In the scenario of the politically directed pseudo-science of alarming AGW from CO2, once the precedent of having government virtually dominate the scientific process (as it currently does) in climate research and assessment, then there is no built in braking effect on escalating climate alarmism . . . . but there is a trust calibration mechanism called the skeptical blogosphere to remind the public that untrustworthy climate science is no basis for destroying to modern world.
John

January 29, 2013 1:47 pm

So Krugman is denier who is in denial and castigates those he sees as in denial whilst the government who are in denial are not in denial? My head hurts.
/sarc

clipe
January 29, 2013 1:50 pm

Meanwhile…Up North.
We are also being challenged from abroad by those who would seek to end our way of life for the supposed benefit of the animals that share our environment. Seals are not endangered, and polar bear populations are increasing under our successful co-management. That’s an inconvenient truth that animal-rights activists and environmentalists don’t want you to know about.
http://fullcomment.nationalpost.com/2013/01/29/terry-audla-on-idle-no-more-the-view-from-the-far-far-north/

mfo
January 29, 2013 1:55 pm

The problem is quite simple to those who deny denial deniers deny denying deniers deny denying denial denying.

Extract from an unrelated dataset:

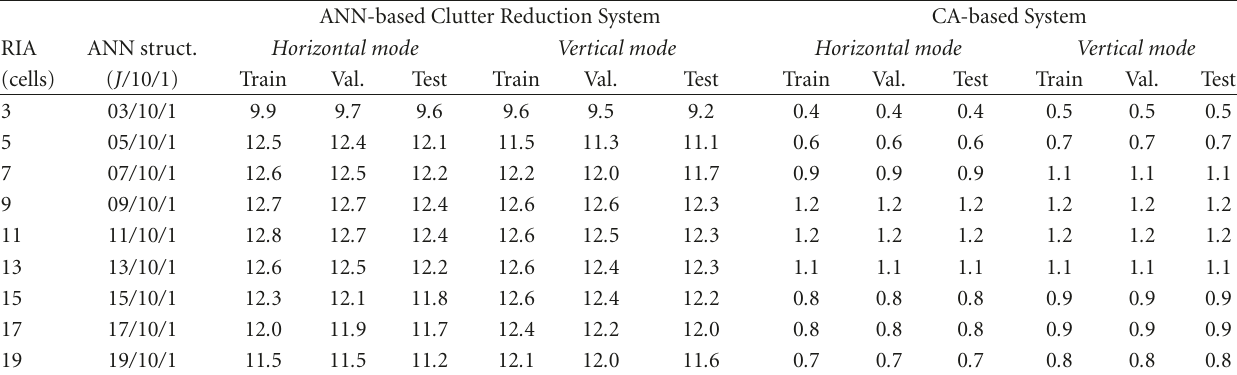
Table 2: Performance evaluation ( SCR av,imp (dB)) of CA- and ANN-based clutter reduction systems with di ff erent number of integrated cells, J , considering 1D integration modes. ANN-based Clutter Reduction System CA-based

Wally the Wombat--- lives in hole
January 29, 2013 1:58 pm

Although I am not a USA ciitzen I used the share of debt calculator to see what a person turning 21 in 2013, would be faced with, before setting out in life, all bright eyed and bushy tailed
Ans: $750,000.
But mind you, most Australians think their Government is also run by stupid people.

MarkW
January 29, 2013 1:59 pm

thelastdemocrat says:
January 29, 2013 at 11:57 am

There’s an old saying. When you owe the bank $1000, the bank owns you. When you owe the bank $1,000,000 you own the bank.
Yes we owe China a lot of money, but what are they going to do about it. If they do anything to hurt our economy, we will never be able to pay them back. And if you don’t believe the loss of that money would be devastating to the Chinese economy, then you havent been paying attention to the CHinese economy lately. Right now China and the US are two legs of a two legged stool. If either of us collapses, we take the other down with us.

More Soylent Green!
January 29, 2013 2:13 pm

Well, of course climate change is real. The climate is supposed to change. He surely means to say “anthropogenic climate change.” Some people know the difference and some don’t, which is normally one way to see if somebody has an idea what they’re talking about or not.
But as far as Krugman goes, if Krugman was right about spending, deficits, stimulus, etc., Greece would have the best economy in the world.